[Recorded data]

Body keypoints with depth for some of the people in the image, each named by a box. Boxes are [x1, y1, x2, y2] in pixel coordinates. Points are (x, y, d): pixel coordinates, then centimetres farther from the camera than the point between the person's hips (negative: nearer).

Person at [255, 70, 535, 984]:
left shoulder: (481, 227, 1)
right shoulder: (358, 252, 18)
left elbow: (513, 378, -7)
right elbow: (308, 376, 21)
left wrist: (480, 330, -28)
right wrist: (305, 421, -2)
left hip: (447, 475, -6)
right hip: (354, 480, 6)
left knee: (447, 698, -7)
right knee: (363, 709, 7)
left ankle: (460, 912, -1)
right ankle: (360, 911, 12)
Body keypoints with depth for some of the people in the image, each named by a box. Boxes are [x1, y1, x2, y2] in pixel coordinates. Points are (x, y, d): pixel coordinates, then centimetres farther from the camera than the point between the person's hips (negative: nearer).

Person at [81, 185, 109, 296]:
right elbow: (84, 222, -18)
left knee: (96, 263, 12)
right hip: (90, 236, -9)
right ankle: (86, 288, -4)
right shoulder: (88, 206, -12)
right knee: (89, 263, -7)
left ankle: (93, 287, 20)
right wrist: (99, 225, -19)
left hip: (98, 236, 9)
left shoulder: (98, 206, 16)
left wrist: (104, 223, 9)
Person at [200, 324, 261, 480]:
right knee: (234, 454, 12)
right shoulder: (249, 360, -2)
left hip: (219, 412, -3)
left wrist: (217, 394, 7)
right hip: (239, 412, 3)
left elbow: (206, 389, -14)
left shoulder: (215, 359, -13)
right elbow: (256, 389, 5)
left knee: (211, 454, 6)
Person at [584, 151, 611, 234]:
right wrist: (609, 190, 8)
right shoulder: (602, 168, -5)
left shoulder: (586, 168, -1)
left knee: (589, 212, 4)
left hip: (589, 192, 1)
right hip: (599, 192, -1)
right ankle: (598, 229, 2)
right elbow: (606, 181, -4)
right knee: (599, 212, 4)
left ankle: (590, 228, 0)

* * *

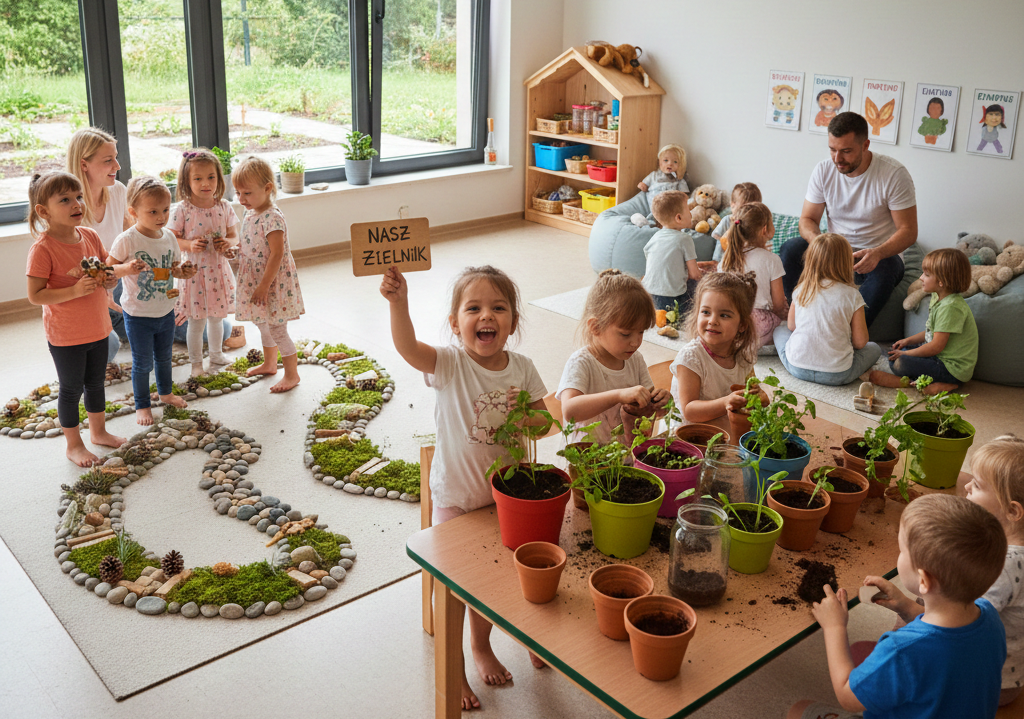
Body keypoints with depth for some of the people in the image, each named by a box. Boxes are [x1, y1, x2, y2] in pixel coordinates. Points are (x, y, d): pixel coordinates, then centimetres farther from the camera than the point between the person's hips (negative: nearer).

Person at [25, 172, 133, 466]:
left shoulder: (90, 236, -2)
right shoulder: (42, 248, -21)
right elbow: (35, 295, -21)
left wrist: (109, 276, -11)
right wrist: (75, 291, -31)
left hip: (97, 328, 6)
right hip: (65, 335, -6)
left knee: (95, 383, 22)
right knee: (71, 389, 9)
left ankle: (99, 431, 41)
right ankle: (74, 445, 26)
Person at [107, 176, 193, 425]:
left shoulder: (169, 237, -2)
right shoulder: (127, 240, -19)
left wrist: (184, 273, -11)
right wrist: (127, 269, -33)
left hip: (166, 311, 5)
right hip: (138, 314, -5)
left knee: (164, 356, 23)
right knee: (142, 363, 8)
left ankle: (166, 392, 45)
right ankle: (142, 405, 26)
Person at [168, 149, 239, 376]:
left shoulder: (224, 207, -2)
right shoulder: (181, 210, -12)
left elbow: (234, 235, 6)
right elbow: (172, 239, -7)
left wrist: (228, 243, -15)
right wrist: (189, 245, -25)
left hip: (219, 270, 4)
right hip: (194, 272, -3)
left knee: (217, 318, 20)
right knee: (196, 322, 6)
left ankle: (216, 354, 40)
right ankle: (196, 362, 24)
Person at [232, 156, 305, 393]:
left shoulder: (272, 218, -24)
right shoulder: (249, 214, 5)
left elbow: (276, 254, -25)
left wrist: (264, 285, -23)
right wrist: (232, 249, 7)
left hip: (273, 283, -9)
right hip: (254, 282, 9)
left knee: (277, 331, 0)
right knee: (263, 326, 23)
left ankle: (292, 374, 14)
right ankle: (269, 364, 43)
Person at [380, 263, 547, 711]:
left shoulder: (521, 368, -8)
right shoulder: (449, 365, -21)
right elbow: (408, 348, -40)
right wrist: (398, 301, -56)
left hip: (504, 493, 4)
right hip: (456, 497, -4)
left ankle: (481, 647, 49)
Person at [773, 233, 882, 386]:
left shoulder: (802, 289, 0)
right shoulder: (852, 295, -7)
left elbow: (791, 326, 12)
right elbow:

**Assignment:**
From the records above, repeat exactly the lines from the one with "right shoulder: (602, 168, -5)" through the one with "left ankle: (590, 228, 0)", both included.

**Your response:**
right shoulder: (602, 168, -5)
left shoulder: (586, 168, -1)
left knee: (589, 212, 4)
left hip: (589, 192, 1)
right hip: (599, 192, -1)
right ankle: (598, 229, 2)
right elbow: (606, 181, -4)
right knee: (599, 212, 4)
left ankle: (590, 228, 0)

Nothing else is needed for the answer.